Reputation: 680
I am very confused about this. I dump out a 3D array of size 16000*4*2, all elements of which are DOUBLE PRECISION, and I thought I should have gotten a file of size: 16000*4*2*8 bytes/dp = 1,024,000 bytes. But I keep getting 2,048,000 bytes.
And I tested with a simple test program:
PROGRAM testprog
IMPLICIT NONE
DOUBLE PRECISION :: x=0.0D0
INTEGER :: i
OPEN(UNIT=128,FILE='try.out',FORM='UNFORMATTED',ACCESS='SEQUENTIAL')
DO i=1,16000*4*2
WRITE(128) x
ENDDO
CLOSE(128)
ENDPROGRAM testprog
And run it with these commands:
gfortran f.f90 -o a
./a
ls -als try.out
and what I get is
2000 -rw-r--r-- 1 jipuwang umstudents 2048000 Dec 17 20:16 try.out
I cannot make sense of it. One double precision uses 2 bytes right?
I did something else, if someone could also help me understand this:
PROGRAM testprog
IMPLICIT NONE
DOUBLE PRECISION :: x=0.0D0
INTEGER :: i
OPEN(UNIT=128,FILE='try.out')
DO i=1,2
WRITE(128,*) x
ENDDO
CLOSE(128)
ENDPROGRAM testprog
It gives me a file of size 54 bytes.
Upvotes: 1
Views: 861
Reputation: 2075
You want to dump an array, so i am going to assume you have a 3d array. Then your program becomes:
PROGRAM testprog
IMPLICIT NONE
DOUBLE PRECISION :: x(16000,4,2)
INTEGER :: i
OPEN(UNIT=128,FILE='try.out',FORM='UNFORMATTED',ACCESS='SEQUENTIAL')
WRITE(128) x
CLOSE(128)
ENDPROGRAM testprog
Now, the size of the file will be 4 + 16000*4*2*8 + 4 bytes long. The first and the last 4 bytes mark the start and the end of the record.
Upvotes: 2
Reputation: 21431
An unformatted sequential file - which is what you are using, is a record oriented file format. For every record some book-keeping fields are typically written to the file to enable the processor to navigate from record to record. Details may vary from compiler to compiler, but there is a reasonable amount of consistency out there across compilers.

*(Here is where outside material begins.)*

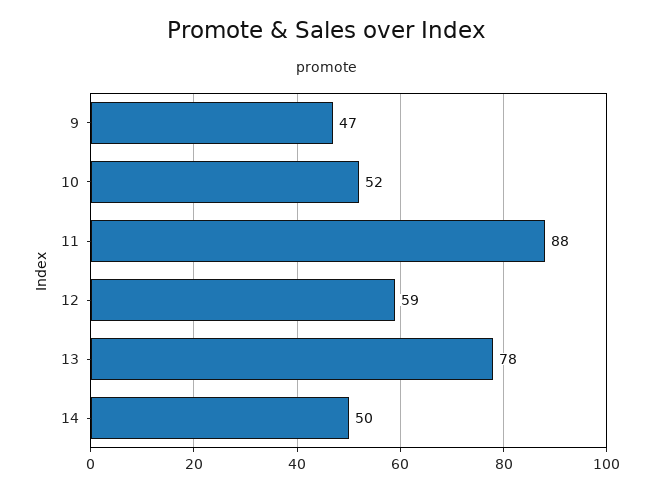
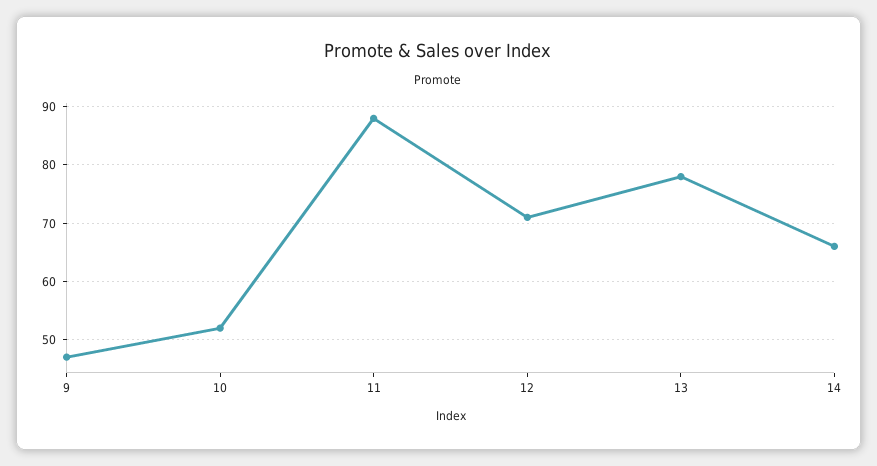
12: 59 -> 70
14: 50 -> 65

Because you invoke WRITE 16000*4*2 times, you are writing 16000*4*2 records. You will incur 16000*4*2 lots of per-record overhead. Eight bytes of overhead (four bytes of length leading and trailing the record data) per record is typical.
If that overhead is problematic, then consider writing more values per record. You could even put the entire data set in a single record.
A double precision variable typically occupies eight bytes, though it will vary by platform, compiler and compile options.